Ever been tasked with a new project that you find challenging? Maybe your supervisor recently stopped by and asked you to craft a new communications plan, research information governance policy, or write a memo on some pending legislation. When these situations occur, no matter your job title, you become a researcher. And to get smart on topics fast, you must be efficient with your time and be strategic in your approach to acquire new knowledge.
So I thought that today I’d share a bit of my process and strategy to quickly ramp up knowledge on topics, when inevitably I have to learn something new and complex.
A good analogy is exploring the process I used to learn how to cook. Cooking is one of my favorite things to do. Being Italian, I naturally gravitate towards attempting to master Italian cuisine. For me, food brings back great memories of time shared with family, and reminds me of home. But learning how to cook certainly has come with, and still often has, its failures. Nonetheless, it’s a fun process, and something I really enjoy.
As I started to learn how to cook, I quickly realized there were some basics that I needed to master in the kitchen, especially for the Italian classics. I focused on learning how to bread and fry a chicken cutlet, make tomato sauce, and then meatballs. That was my starting foundation. I wanted to learn how to do each perfectly. Once I learned these basic skills, I was able to mash up different recipes, and make different meals, all leveraging my foundational knowledge.
So what lessons learned does this present for the workplace?
For starters, as part of your career development, you should constantly be exploring how to obtain knowledge that will help elevate your career. And this becomes really important when a new project is assigned, because you shouldn’t be wasting time learning information that is critical to your job already.
Periodically, you should be asking yourself the question: What are the foundational knowledge requirements of my job? What are the core pieces of information I must become an expert in? It’ll be different for everybody, and will change as you advance in your career. But you should identify certain elements of your job that you must hold mastery in.
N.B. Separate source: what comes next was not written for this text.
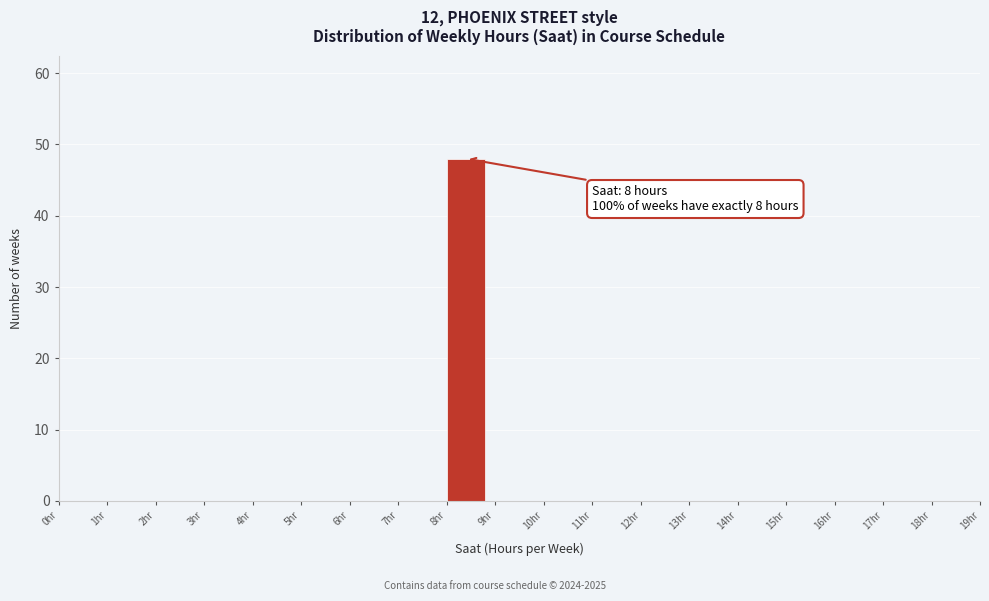

Over which range of the x-axis is the bar tallest?

8 to 9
Maybe it’s cloud computing, project management, web development or design. But learning as much as you can, and focusing on your core job function – makes taking on new projects, diversifying your skill set and tackling new and exciting projects much easier. It should be a constant process you are doing, and being ready for the next opportunity within your agency.
So when the inevitable happens when you’re tasked with a new project? How should you react? Below is a simple 3-step process to test out.
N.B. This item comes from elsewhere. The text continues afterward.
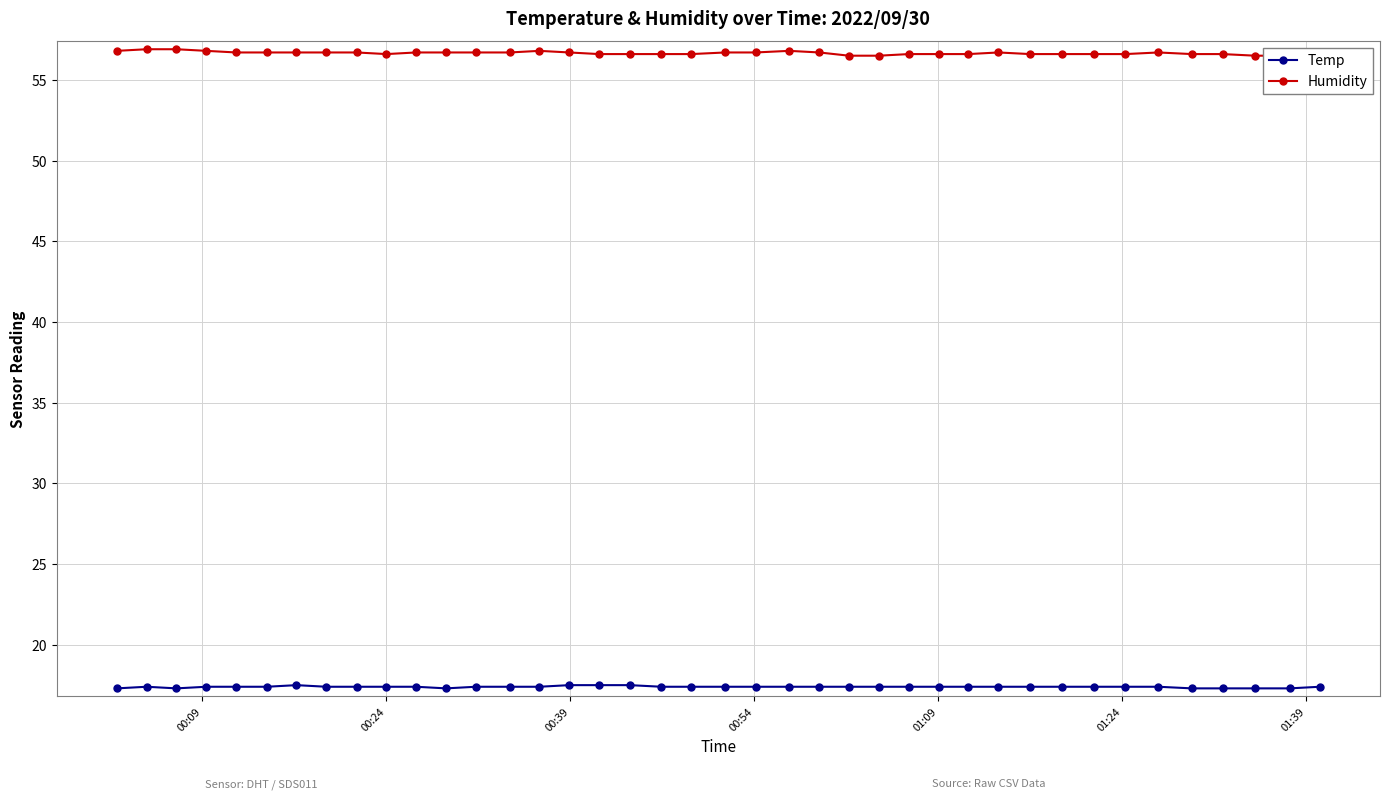

What is the value of the Temp point at the 8th from the left?

17.4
Step 1: Identify the unique project requirements and set a timeframe
First, start off by knowing the basics of the project, like when things are due, understanding your bandwidth, client demands, and any unique project requirements. The goal is to get all the logistics and expectations out of the way, so you know what you are accountable for and what you must achieve.
This way, your focus is predominantly on accomplishing the project at hand, and not trying to set deliverable dates and understand outcomes. The basic project management elements should be very clear, and allow you to focus on completing tasks.
Step 2: Look for knowledge gaps and focus your research
After gaining a thorough understanding of your project, now it’s time to seek gaps in knowledge, and focus your research on those areas. This will help you quickly move along in the project, and efficiently use your time. For instance, if you’re researching cloud computing strategies and you understand and have mastered expertise in the public cloud, but project requires a private cloud, don’t waste time re-learning knowledge you already know.
Step 3: Break down the project into increments
Maybe there is one element that is going to be really hard for you. Keep on breaking it down into small, manageable pieces, and then reassemble for the whole. So for instances, you’re working to re-design a website. Break out elements that will be hard for you to do, maybe some advanced coding, and focus your attention on making it manageable. There could be tasks that within advanced coding you find manageable and easy.
These three steps are just the start. Everyone’s process is going to be a bit different. But by setting a plan and being strategic on how you approach a difficult project, before it is assigned, you will witness benefits and be able to quickly reach your project goals.